Wave Frequency in Piston: Pressure Variation & Adiabatic Compression

[WiFO215]

When you have a wave in sound inside a piston of length L, A.P. French says that the fundamenal frequency $$\nu$$ of an oscillation is given by

$$\nu$$ = 1/4L $$\sqrt{(\gamma$$ p / $$\rho)}$$

Where p is the pressure, $$\gamma$$ is the factor that accounts for adiabatic compression of the gas, and $$\rho$$ is it's density.

My question is this : doesn't the pressure p vary as you compress the gas? How can you assume it to be constant?

 

[WiFO215]

Hold up. I think I got it. That's not ANY pressure that you plug into that formula, it's the pressure when the gas is at equilibrium.

 

[charng]

I can understand your confusion about the assumption of constant pressure in this equation. However, it is important to note that this equation is derived under certain ideal conditions, and in reality, the pressure may indeed vary as the gas is compressed. This equation serves as a simplified model to understand the relationship between wave frequency and piston length, and it can still provide valuable insights and predictions in certain scenarios.

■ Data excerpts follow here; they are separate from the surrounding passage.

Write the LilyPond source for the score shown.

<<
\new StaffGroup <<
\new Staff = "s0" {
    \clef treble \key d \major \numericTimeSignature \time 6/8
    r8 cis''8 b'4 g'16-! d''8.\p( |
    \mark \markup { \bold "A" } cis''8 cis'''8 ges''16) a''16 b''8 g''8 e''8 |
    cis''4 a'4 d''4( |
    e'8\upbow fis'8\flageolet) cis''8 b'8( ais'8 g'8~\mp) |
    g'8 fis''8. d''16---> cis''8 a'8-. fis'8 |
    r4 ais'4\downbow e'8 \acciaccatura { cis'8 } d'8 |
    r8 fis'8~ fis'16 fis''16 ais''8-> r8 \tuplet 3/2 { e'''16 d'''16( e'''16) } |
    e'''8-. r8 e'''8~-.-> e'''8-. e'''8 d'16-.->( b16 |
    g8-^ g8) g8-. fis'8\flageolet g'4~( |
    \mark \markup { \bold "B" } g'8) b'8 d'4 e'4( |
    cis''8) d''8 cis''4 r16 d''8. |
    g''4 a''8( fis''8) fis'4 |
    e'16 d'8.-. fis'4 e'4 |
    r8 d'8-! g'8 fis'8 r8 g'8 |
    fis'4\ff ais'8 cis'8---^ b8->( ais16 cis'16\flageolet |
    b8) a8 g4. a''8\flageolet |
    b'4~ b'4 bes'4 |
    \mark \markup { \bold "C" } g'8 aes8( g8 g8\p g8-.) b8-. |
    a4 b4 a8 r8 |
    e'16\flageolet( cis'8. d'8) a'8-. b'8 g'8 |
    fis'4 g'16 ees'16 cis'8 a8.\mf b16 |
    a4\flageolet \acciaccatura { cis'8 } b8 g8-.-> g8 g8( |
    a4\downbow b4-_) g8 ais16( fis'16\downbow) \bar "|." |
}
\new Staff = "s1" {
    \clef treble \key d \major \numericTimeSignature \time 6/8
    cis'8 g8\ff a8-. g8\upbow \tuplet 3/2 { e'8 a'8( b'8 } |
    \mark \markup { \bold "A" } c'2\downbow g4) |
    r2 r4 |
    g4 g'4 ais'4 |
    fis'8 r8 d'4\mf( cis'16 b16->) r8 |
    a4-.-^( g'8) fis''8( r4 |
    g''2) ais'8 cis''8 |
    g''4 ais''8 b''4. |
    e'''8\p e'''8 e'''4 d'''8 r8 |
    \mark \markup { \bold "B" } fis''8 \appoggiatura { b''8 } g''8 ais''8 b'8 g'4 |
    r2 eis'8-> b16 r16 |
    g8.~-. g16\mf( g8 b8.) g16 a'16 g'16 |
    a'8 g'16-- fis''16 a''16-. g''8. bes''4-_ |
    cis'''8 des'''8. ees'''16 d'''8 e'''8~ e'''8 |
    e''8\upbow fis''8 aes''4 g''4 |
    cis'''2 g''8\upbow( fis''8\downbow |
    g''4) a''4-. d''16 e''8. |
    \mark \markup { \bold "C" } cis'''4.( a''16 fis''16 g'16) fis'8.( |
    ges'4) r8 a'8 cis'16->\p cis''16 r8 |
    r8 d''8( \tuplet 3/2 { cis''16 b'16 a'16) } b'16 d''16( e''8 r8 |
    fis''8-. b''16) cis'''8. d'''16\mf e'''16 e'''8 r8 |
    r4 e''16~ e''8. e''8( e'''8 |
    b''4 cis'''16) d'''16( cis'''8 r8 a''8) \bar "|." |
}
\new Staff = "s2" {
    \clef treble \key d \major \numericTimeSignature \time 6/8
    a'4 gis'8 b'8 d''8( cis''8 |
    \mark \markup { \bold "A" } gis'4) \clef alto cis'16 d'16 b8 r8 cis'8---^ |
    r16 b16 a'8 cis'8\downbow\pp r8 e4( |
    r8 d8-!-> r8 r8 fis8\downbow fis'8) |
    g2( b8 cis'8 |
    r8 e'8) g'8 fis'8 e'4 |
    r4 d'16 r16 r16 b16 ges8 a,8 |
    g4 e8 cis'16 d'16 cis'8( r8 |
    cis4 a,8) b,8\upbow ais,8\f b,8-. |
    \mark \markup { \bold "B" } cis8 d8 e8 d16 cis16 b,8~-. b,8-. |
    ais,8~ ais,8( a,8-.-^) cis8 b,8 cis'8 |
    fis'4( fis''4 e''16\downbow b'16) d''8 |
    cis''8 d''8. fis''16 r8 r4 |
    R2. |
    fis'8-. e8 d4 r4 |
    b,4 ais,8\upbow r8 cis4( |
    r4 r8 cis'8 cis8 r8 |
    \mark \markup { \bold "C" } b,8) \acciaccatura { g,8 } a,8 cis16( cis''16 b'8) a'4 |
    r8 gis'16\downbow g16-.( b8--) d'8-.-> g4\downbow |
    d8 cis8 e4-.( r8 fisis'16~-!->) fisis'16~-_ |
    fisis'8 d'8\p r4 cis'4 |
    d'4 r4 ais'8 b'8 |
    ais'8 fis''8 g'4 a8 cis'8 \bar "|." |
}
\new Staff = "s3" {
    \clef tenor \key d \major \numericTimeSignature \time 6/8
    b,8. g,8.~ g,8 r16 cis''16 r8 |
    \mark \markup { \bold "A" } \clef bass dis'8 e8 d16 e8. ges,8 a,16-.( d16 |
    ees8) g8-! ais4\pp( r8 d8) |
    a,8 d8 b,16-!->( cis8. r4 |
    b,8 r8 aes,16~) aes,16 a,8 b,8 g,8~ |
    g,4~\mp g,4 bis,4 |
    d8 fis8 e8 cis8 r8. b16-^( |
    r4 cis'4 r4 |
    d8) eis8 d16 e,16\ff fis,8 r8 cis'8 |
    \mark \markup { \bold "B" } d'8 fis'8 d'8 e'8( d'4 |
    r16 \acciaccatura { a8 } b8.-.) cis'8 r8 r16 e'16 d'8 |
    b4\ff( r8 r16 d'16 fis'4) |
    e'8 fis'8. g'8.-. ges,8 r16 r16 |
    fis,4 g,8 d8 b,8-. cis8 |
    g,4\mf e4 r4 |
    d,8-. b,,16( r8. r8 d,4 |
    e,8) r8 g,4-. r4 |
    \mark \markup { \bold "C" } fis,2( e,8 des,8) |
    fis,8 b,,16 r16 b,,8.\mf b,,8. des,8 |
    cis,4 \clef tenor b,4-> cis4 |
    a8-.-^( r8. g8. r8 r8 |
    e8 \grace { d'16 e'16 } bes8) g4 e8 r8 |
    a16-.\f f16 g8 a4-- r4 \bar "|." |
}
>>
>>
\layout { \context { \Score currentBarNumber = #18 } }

To address your concern, we must first understand the concept of adiabatic compression. Adiabatic compression refers to the process of compressing a gas without any heat exchange with the surroundings. In this process, the gas is compressed quickly enough that there is not enough time for heat transfer to occur. This results in an increase in pressure and temperature of the gas.

Now, let's consider the equation provided by A.P. French. The term \gamma represents the ratio of specific heats for the gas, which takes into account the change in temperature during adiabatic compression. This means that the equation already accounts for the variation in pressure due to the change in temperature.

Furthermore, the assumption of constant pressure is often made in ideal gas laws and thermodynamic equations as a simplification to make calculations and predictions easier. In reality, the pressure may vary, but the overall relationship between wave frequency and piston length still holds true.

In conclusion, while the pressure may indeed vary during adiabatic compression, the equation provided by A.P. French takes into account this variation through the use of the \gamma factor. This equation serves as a useful tool to understand the relationship between wave frequency and piston length, and it can still provide reliable predictions in certain scenarios. As scientists, it is important to understand the assumptions and limitations of equations and models, but they can still be valuable in helping us understand complex phenomena.